Kuota rumah subsidi tahun ini mencapai 350.000 unit. (Foto: Okezone.com)
JAKARTA – Menteri Perumahan dan Kawasan Permukiman (PKP), Maruarar Sirait, memaparkan capaian program rumah subsidi di hadapan Komisi V DPR RI, termasuk perluasan insentif fiskal seperti penghapusan BPHTB bagi Masyarakat Berpenghasilan Rendah (MBR) dan Pajak Pertambahan Nilai Ditanggung Pemerintah (PPN DTP) untuk rumah di bawah Rp2 miliar, yang disebut mempercepat akses kepemilikan rumah bagi masyarakat berpenghasilan rendah pada 2026.

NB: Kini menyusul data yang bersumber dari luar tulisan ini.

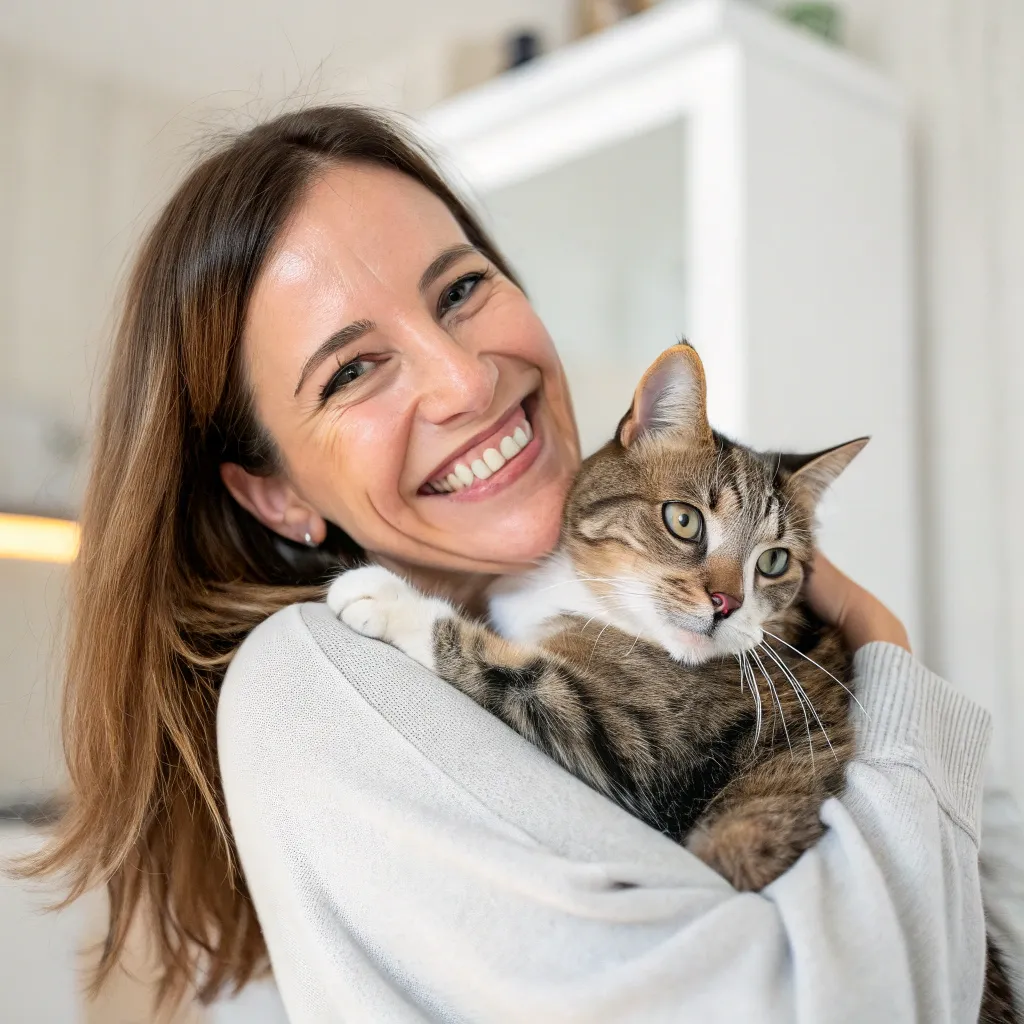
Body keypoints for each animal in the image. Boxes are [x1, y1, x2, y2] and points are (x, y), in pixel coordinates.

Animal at [325, 342, 1015, 1015]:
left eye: (773, 561)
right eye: (684, 521)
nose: (726, 603)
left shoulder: (633, 742)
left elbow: (517, 673)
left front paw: (385, 597)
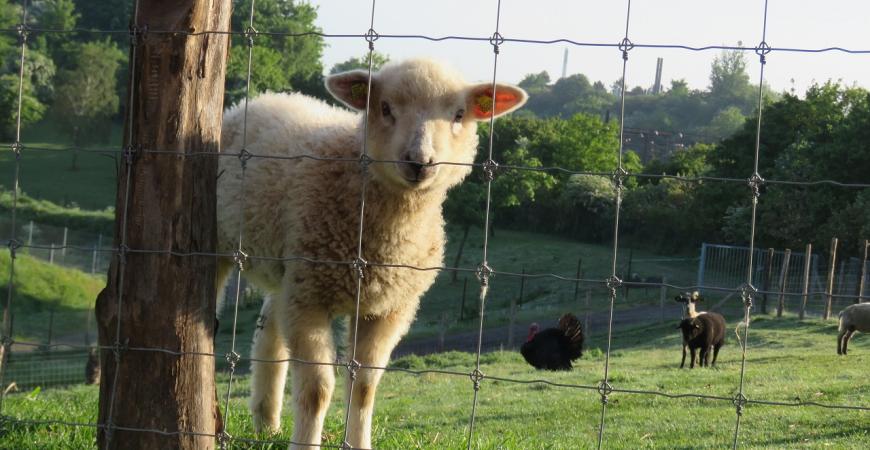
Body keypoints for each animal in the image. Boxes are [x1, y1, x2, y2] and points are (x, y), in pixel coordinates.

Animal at [216, 58, 532, 448]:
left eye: (459, 114)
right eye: (384, 108)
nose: (420, 161)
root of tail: (266, 98)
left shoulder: (389, 307)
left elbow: (365, 386)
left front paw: (359, 442)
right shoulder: (309, 299)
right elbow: (317, 390)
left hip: (289, 270)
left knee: (269, 330)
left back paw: (267, 422)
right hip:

Dalam rapat kerja, Maruarar menyebut kuota rumah subsidi tahun ini mencapai 350.000 unit sebagai yang terbesar sepanjang sejarah, didukung penurunan suku bunga serta berbagai kebijakan relaksasi pembiayaan dari pemerintah dan lembaga keuangan.
“Kementerian PKP telah menghasilkan 21 capaian strategis, termasuk kebijakan bagi rakyat kecil, rakyat miskin, dan MBR untuk mendapatkan BPHTB serta BPJS secara gratis. PPN DTP juga diberikan untuk rumah di bawah Rp2 miliar, ditambah dukungan Bank Indonesia yang menurunkan suku bunga dari 5 ke 4 persen sehingga kuota rumah subsidi tahun ini mencapai 350.000 unit, terbesar sepanjang sejarah,” ujar Maruarar dalam rapat kerja bersama Komisi V DPR RI di Kompleks Parlemen, Jakarta, Selasa (26/5/2026).
Selain insentif pajak, pemerintah menaruh perhatian serius pada nasabah Ultra Mikro melalui PNM Mekar yang mayoritas anggotanya adalah ibu-ibu penggerak ekonomi keluarga. Hal ini sejalan dengan arahan Presiden Prabowo Subianto, yang menginstruksikan penurunan bunga PNM Mekar secara signifikan dari kisaran 20 persen menjadi 8 persen demi menjaga ketahanan ekonomi keluarga agar tetap mampu merawat hunian mereka.
Maruarar menekankan bahwa salah satu tantangan terbesar bagi masyarakat kecil saat ini adalah hambatan akses kredit akibat catatan buruk di sistem informasi keuangan. Oleh karena itu, diperlukan kerja sama dengan Otoritas Jasa Keuangan (OJK) guna merumuskan kebijakan agar tunggakan kredit dalam skala kecil tidak lagi menjadi penghalang bagi masyarakat untuk memiliki rumah.
“Kami sampai enam kali bertemu dengan OJK, dan baru pada pertemuan keenam disepakati bahwa tunggakan SLIK OJK di bawah Rp1 juta tidak akan ditampilkan lagi. Kebijakan ini direncanakan implementatif pada bulan Juni agar masyarakat yang selama ini terhambat masalah pinjol kecil atau cicilan motor bisa mendapatkan akses kembali ke pembiayaan FLPP,” jelasnya.
Maruarar juga menyampaikan bahwa sinergi pembangunan hunian kini tidak lagi hanya bertumpu pada dana APBN, melainkan melalui kolaborasi dengan berbagai perusahaan swasta nasional. Melalui skema Bantuan Stimulan Perumahan Swadaya (BSPS) Swasta, ribuan rumah telah dibangun dan direhabilitasi dengan dukungan dana non-pemerintah dari perusahaan seperti Djarum, Astra, dan Yayasan Buddha Tzu Chi.